The stuff legends are made of
The ultimate proof of trust must be to have a family member meddle with your eyes. Legends could be written about that fact. Actually, they probably were but for now, let’s stick to the facts with a first-hand story. Ghanem: ‘About 2 and half years ago, I decided to have Artisan lenses implanted in my own eyes. I’d been using contact lenses for 25 years, and I was ready for a permanent alternative. As an ophthalmologist, the importance of vision is something occupying most of your professional life. So before I decided to have the Artisan lenses implanted in my eyes, I studied all literature I could lay my hands on – not because of lack of trust but because I wanted to be absolutely certain about my choice. I had 9 degrees of myopia, and I knew that the Artisan lens would give me a better quality of vision than laser refractive surgery. But maybe there were innovations that I had failed to notice somehow. There weren’t. And besides: how much proof do you need when your own father has learned how to perform the surgery from Jan Worst in 1997? Exactly. Moreover, it would have been strange to neglect the fact that I myself had been implanting the lenses with confidence since 2002 (with no explants to date). And of course, the design had already stood the test of time. This classic has been used for the last thirty years with hardly any design changes. How much proof does one need!’
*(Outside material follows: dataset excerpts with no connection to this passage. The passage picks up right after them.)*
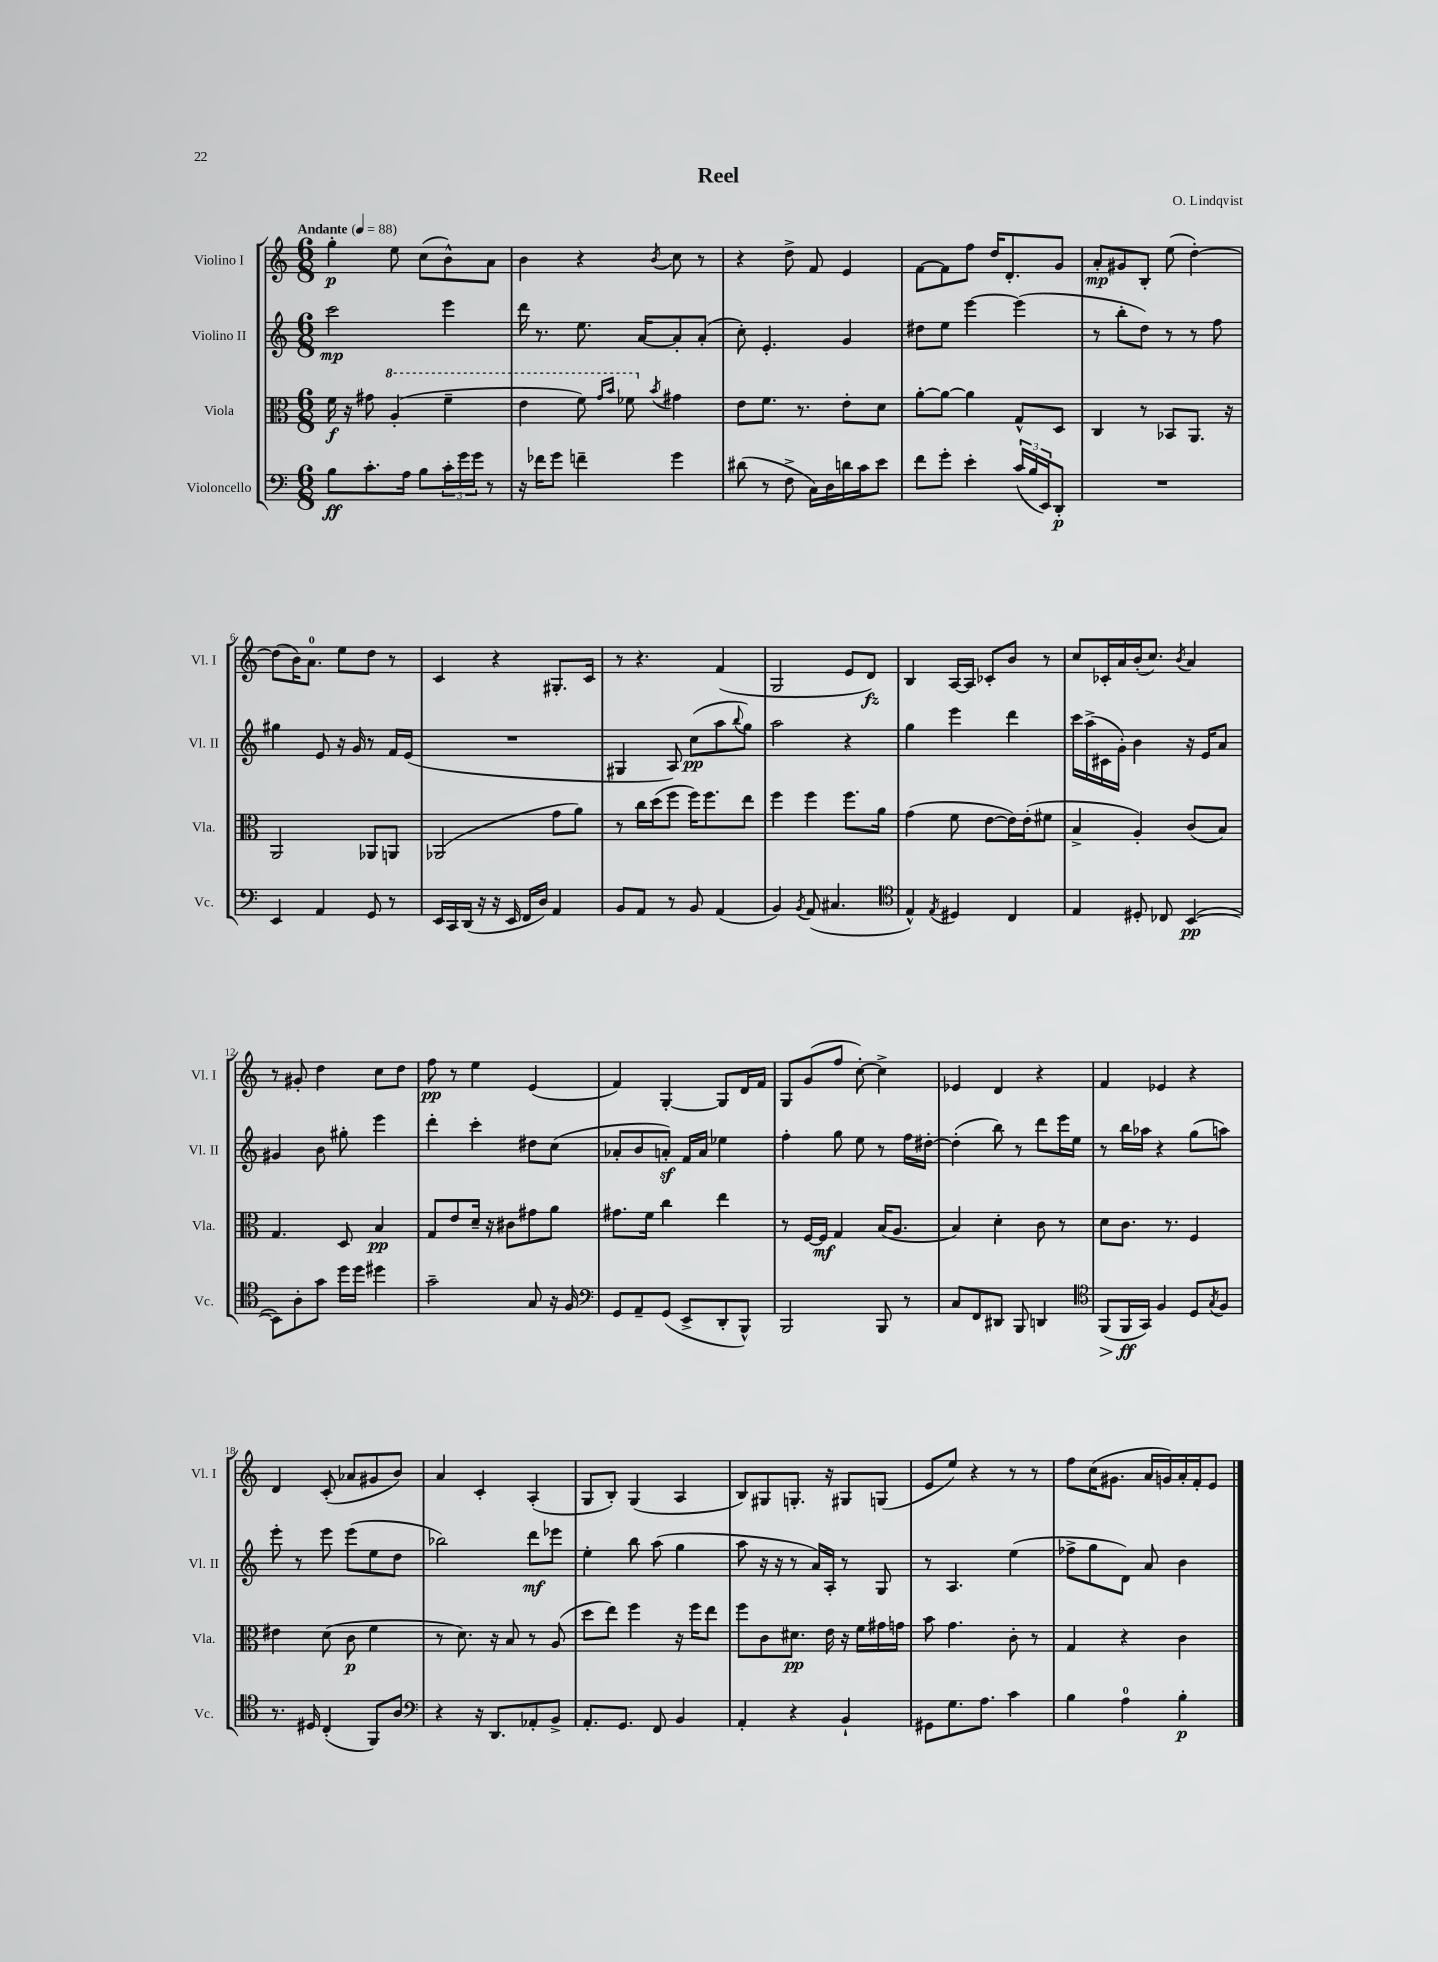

**kern	**kern	**kern	**kern
*staff4	*staff3	*staff2	*staff1
*clefF4	*clefC3	*clefG2	*clefG2
*k[]	*k[]	*k[]	*k[]
*M6/8	*M6/8	*M6/8	*M6/8
*MM88	*MM88	*MM88	*MM88
8B\L	16f\	2ccc\	4gg'\
.	16r	.	.
8.c'\	8g#\	.	.
.	(4a'/	.	8ee\
16A\Jk	.	.	.
8B\L	.	.	(8cc\L
24c'\L	4ff~\	4eee\	8b^^\)
24g\	.	.	.
24g\JJ	.	.	.
8r	.	.	8a\J
=	=	=	=
16r	4ee\	16ddd\	4b\
16f-\LK	.	8.r	.
8g\J	.	.	.
4f~\	8ff\)	8.ee\	4r
.	16qqgg/LL	.	.
.	16qqbb/JJ	.	.
.	8ff-\	.	.
.	.	[16a/LK	.
.	8qb/	.	8qb/
4g\	4g#\	8a'/]	8cc\
.	.	(8a'/J	8r
=	=	=	=
(8d#\	8e\L	8cc'\)	4r
8r	8.f\J	4.e'/	.
8F^\	.	.	8dd^\
.	8.r	.	.
16C\LL)	.	.	8f/
16D\	.	.	.
16d\	8e'\L	4g/	4e/
16c\J	.	.	.
8e\J	8d\J	.	.
=	=	=	=
8f\L	[8a'\L	8dd#\L	[8f\L
8g'\J	8a\_J	8ee\J	8f\]
4e'\	4a\]	[4eee\	8ff\J
.	.	.	16dd/LK
.	.	.	8.d'/
(24c/LL	8G^^/L	(4eee\]	.
24B/	.	.	.
24EE/J)	.	.	.
8DD'/J	8D/J	.	8g/J
=	=	=	=
2.r	4C/	8r	8a'/L
.	.	8bb'\L	8g#/
.	8r	8dd\J)	8B'/J
.	8BB-/L	8r	(8ee\
.	8.AA/J	8r	[4dd'\)
.	.	8ff\	.
.	16r	.	.
=	=	=	=
4EE/	2AA/	4gg#\	(8dd\]L
.	.	.	16b\K)
.	.	.	8.a\J
4AA/	.	8e/	.
.	.	16r	8ee\L
.	.	16g/	.
8GG/	8AA-/L	8r	8dd\J
8r	8AA/J	16f/LL	8r
.	.	(16e/JJ	.
=	=	=	=
16EE/LL	(2AA-/	2.r	4c/
16CC/	.	.	.
(16DD/JJ	.	.	.
16r	.	.	.
16r	.	.	4r
16EE/	.	.	.
16FF/LL	.	.	.
16D/JJ)	.	.	.
4AA/	8g\L	.	8.G#'/L
.	8a\J)	.	.
.	.	.	16c/Jk
=	=	=	=
8BB/L	8r	4G#/	8r
8AA/J	16cc\LL	.	4.r
.	(16dd\J	.	.
8r	8ff\J	8A/)	.
8BB/	16ff\LK)	(8cc\L	.
.	8.ff\	.	.
(4AA/	.	8aa\	(4f/
.	.	8qqbb/	.
.	8ee\J	8gg\J)	.
=	=	=	=
4BB/)	4ff\	2aa\	2G/
8qBB/	.	.	.
(8AA/	4ff\	.	.
4.C#/	.	.	.
.	8.ff\L	4r	8e/L
.	.	.	8d/J)
.	16a\Jk	.	.
=	=	=	=
*clefC4	*	*	*
4E^^/)	(4g\	4gg\	4B/
8qE/	.	.	.
4D#/	8f\	4eee\	[16A/LL
.	.	.	16A/]JJ
.	[8e\L	.	8c-'/L
4C/	16e\]L)	4ddd\	8b/J
.	(16e'\J	.	.
.	8f#\J	.	8r
=	=	=	=
4E/	4B^/	16ccc\LL	8cc/L
.	.	(16aa^\	.
.	.	16c#\	16c-'/L
.	.	16g'\JJ)	16a/
8D#'/	4A'/)	4b\	(16b'/J
.	.	.	8.cc/J)
8C-/	.	.	.
.	.	.	8qb/
([4BB/	(8c/L	16r	4a/
.	.	16e/LK	.
.	8B/J)	8a/J	.
=	=	=	=
8BB\]L)	4.G/	4g#/	8r
8A'\	.	.	8g#'/
8g\J	.	8b\	4dd\
16dd\LL	8D/	8gg#'\	.
16dd\JJ	.	.	.
4dd#\	4B/	4eee\	8cc\L
.	.	.	8dd\J
=	=	=	=
2g~\	8G/L	4ddd'\	8ff\
.	8e/	.	8r
.	16d~/Jk	4ccc'\	4ee\
.	16r	.	.
.	8c#\L	.	.
8G/	8g#\	8dd#\L	(4e/
16r	8a\J	(8cc\J	.
16F/	.	.	.
=	=	=	=
*clefF4	*	*	*
8GG/L	8.g#\L	8a-'/L	4f/)
8AA~/	.	8b/	.
.	16f\Jk	.	.
(8GG/J	4cc\	8a'/J)	[4G'/
8EE^/L	.	16f/LL	.
.	.	16a/JJ	.
8DD'/	4ee\	4ee-\	8G/]L
8BBB^^/J)	.	.	16d/L
.	.	.	16f/JJ
=	=	=	=
2BBB/	8r	4ff'\	8G/L
.	[16F/LL	.	(8g/
.	16F/]JJ	.	.
.	4G/	8gg\	8ff/J
.	.	8ee\	[8cc'\)
8BBB/	(16B/LK	8r	4cc^\]
.	8.A/J	.	.
8r	.	16ff\LL	.
.	.	[16dd#'\JJ	.
=	=	=	=
8C/L	4B/)	(4dd#'\]	4e-/
8FF/	.	.	.
8DD#/J	4d'\	8bb\)	4d/
8BBB/	.	8r	.
4DD/	8c\	8ddd\L	4r
.	8r	16eee\L	.
.	.	16ee\JJ	.
=	=	=	=
*clefC4	*	*	*
(8FF/L	8d\L	8r	4f/
16FF/L	8.c\J	16bb\LL	.
16GG/JJ)	.	16aa-\JJ	.
4F/	.	4r	4e-/
.	8.r	.	.
8D/L	4F/	(8gg\L	4r
8qG/	.	.	.
8F/J	.	8aa\J)	.
=	=	=	=
8.r	4e#\	8eee'\	4d/
.	.	8r	.
16D#/	.	.	.
(4C'/	(8d\	8eee\	(8c'/
.	8c\	(8eee\L	8a-/L
8FF/L)	4f\	8ee\	8g#/
8A/J	.	8dd\J	8b/J)
=	=	=	=
*clefF4	*	*	*
4r	8r	2bb-\)	4a/
.	8.d\)	.	.
16r	.	.	4c'/
8.DD/L	16r	.	.
.	8B/	.	.
8AA-'/	8r	8ddd\L	(4A'/
8BB^/J	(8A/	8eee-\J	.
=	=	=	=
8.AA'/L	8dd\L	4ee'\	8G/L
.	8ee\J)	.	8B'/J)
8.GG/J	.	.	.
.	4ff\	8bb\	(4G/
8FF/	.	(8aa\	.
4BB/	16r	4gg\	4A/
.	16ff\LK	.	.
.	8ee\J	.	.
=	=	=	=
4AA'/	8ff\L	8aa\	8B/L)
.	8c\	16r	8G#/
.	.	16r	.
4r	8.d#\J	8r	8.G'/J
.	.	16a/LL)	.
.	16e\	16A'/JJ	16r
4BB`/	16r	8r	8G#/L
.	16f\LL	.	.
.	16g#\	8G/	(8G/J
.	16g\JJ	.	.
=	=	=	=
8GG#\L	8b\	8r	8e/L
8.G\	4.g\	4.A/	8ee/J)
.	.	.	4r
8.A\J	.	.	.
4c\	8c'\	(4ee\	8r
.	8r	.	8r
=	=	=	=
4B\	4G/	8ff-^\L	8ff\L
.	.	8gg\	(16cc\K
.	.	.	8.g#\J
4A\	4r	8d\J)	.
.	.	8a/	16a/LL
.	.	.	16g/)
4B'\	4c\	4b\	16a'/
.	.	.	16f'/J
.	.	.	8e/J
==	==	==	==
*-	*-	*-	*-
'The next day I was able to see without thick glasses or contact lenses: a truly amazing experience’
 


No ripples
‘The procedure itself was not worth mentioning – I was very calm and everything went by without the slightest ripple or discomfort. What is worth mentioning though, are the results. The following day already proved wonderful because I was able to see without thick glasses or contact lenses: a truly amazing experience. Moreover, my vision improved in the days that followed as the astigmatism improved. My corrected vision was 20/25 before surgery and now is 20/15 without correction. Fantastic! I did experience some glare for about a month, but that slight discomfort subsided. (Just to make it clear: I have no financial interest in this technology.)’

 

Confident
‘Of course, the fact that my father would perform the procedure was truly unique. I knew that his responsibility would be immense, but I trusted him. I am sure that it is not easy to operate on your own son. Today, having experienced the patient position makes me feel even more confident about using Artisan lenses. And I notice that my experience helps my patients as well – I can describe everything vividly, from the procedure itself to the initial glare, to the amazing feeling of having (re)gained your vision, especially if you suffer from high myopia. My message has become more relevant and genuine, and probably adds to the experience we offer to our patients as a whole.’